PROBLEM DETAILS: For each line of the listing that contains "changes", make a copy and return it.

(TASK MATERIAL)

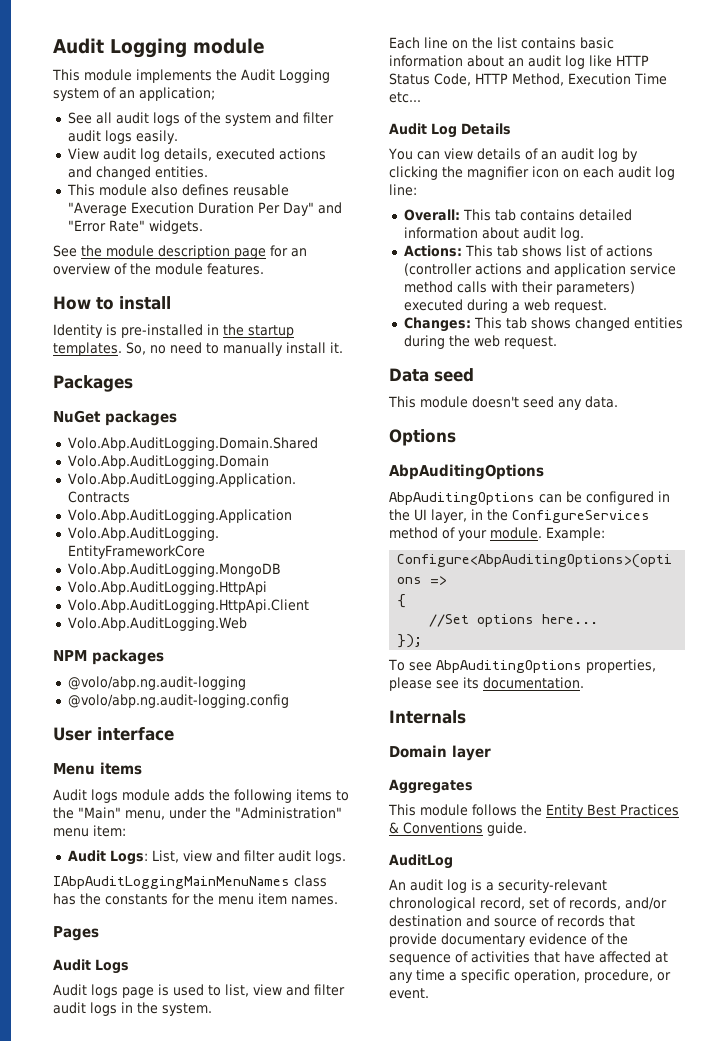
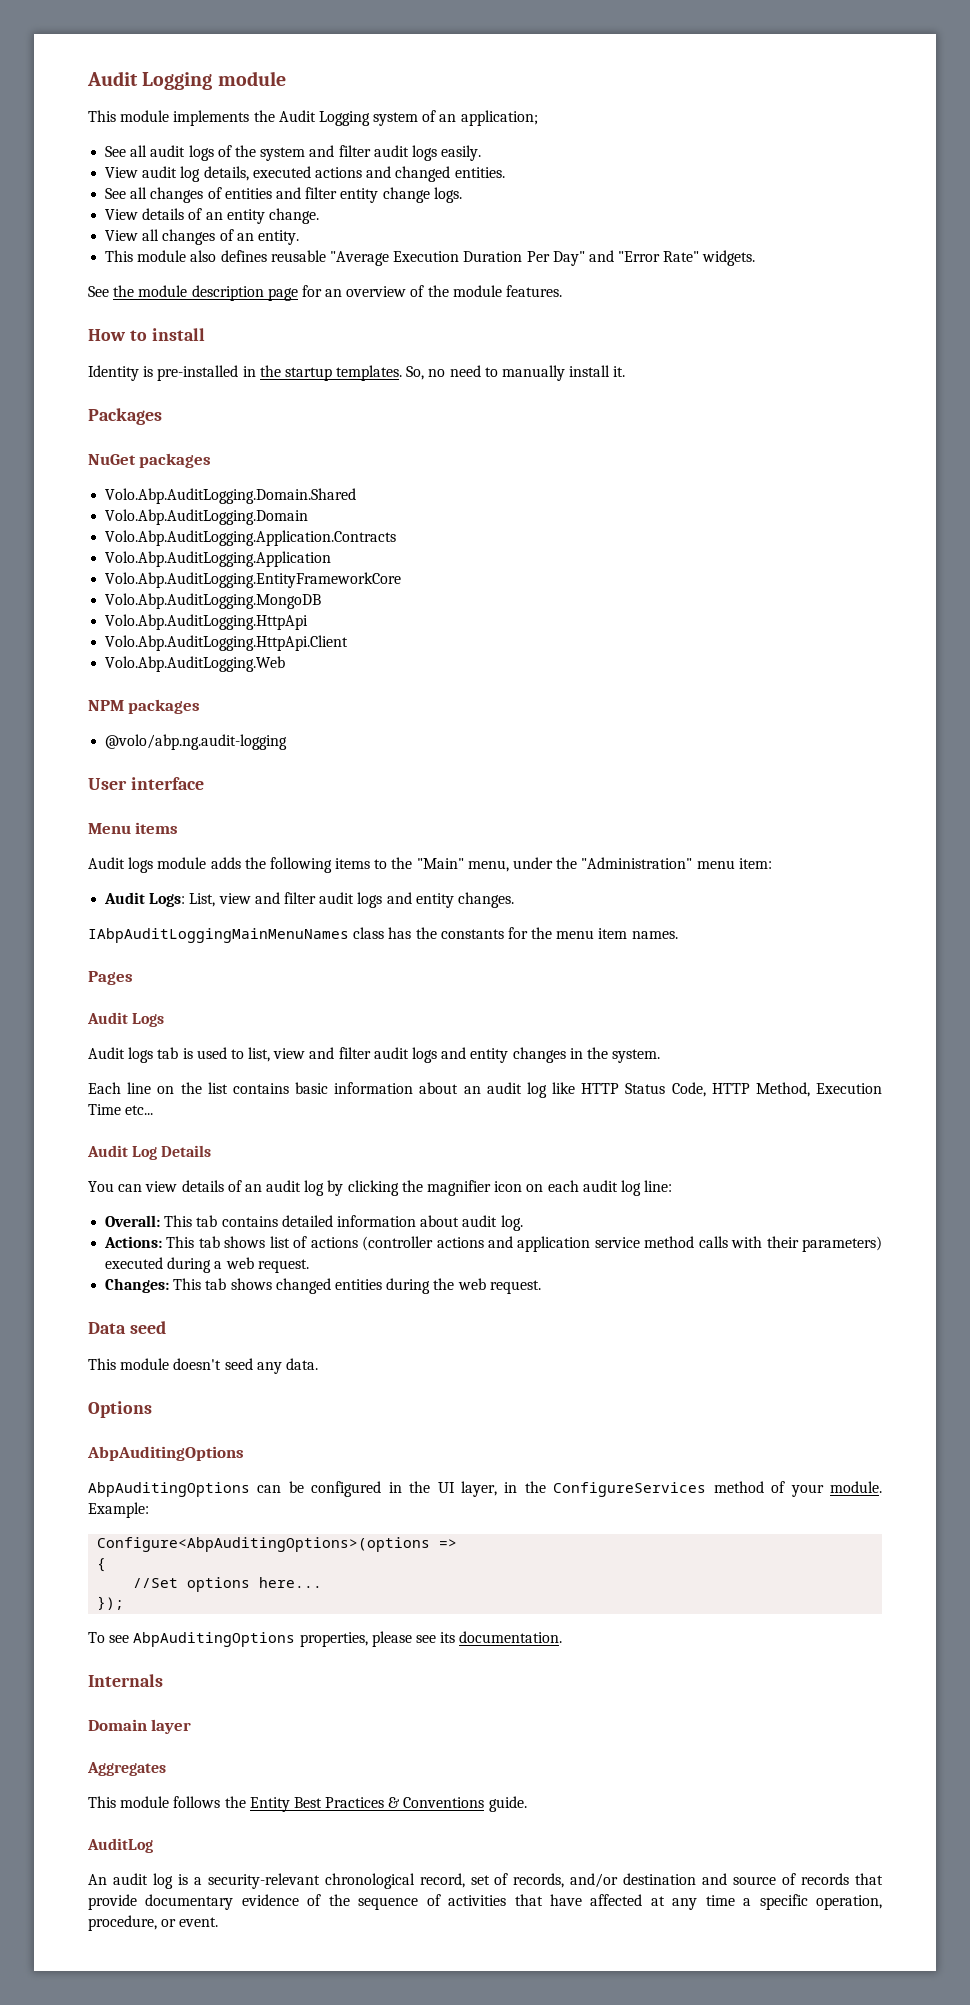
(208, 172) none -> [105,187,462,203] [105,208,319,224] [105,229,299,245] // See all changes of entities and filter entity change logs. // View details of an entity change. // View all changes of an entity.
[67,694,289,708] // @volo/abp.ng.audit-logging.config -> (288, 742) none
[314,850,346,864] logs. -> [357,892,514,908] logs and entity changes.
[122,987,154,998] page -> [157,1047,179,1059] tab
(117, 1009) none -> [441,1047,566,1063] and entity changes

(End TASK MATERIAL)

WRITTEN SOLUTION:
(208, 172) none -> [105,187,462,203] [105,208,319,224] [105,229,299,245] // See all changes of entities and filter entity change logs. // View details of an entity change. // View all changes of an entity.
[314,850,346,864] logs. -> [357,892,514,908] logs and entity changes.
(117, 1009) none -> [441,1047,566,1063] and entity changes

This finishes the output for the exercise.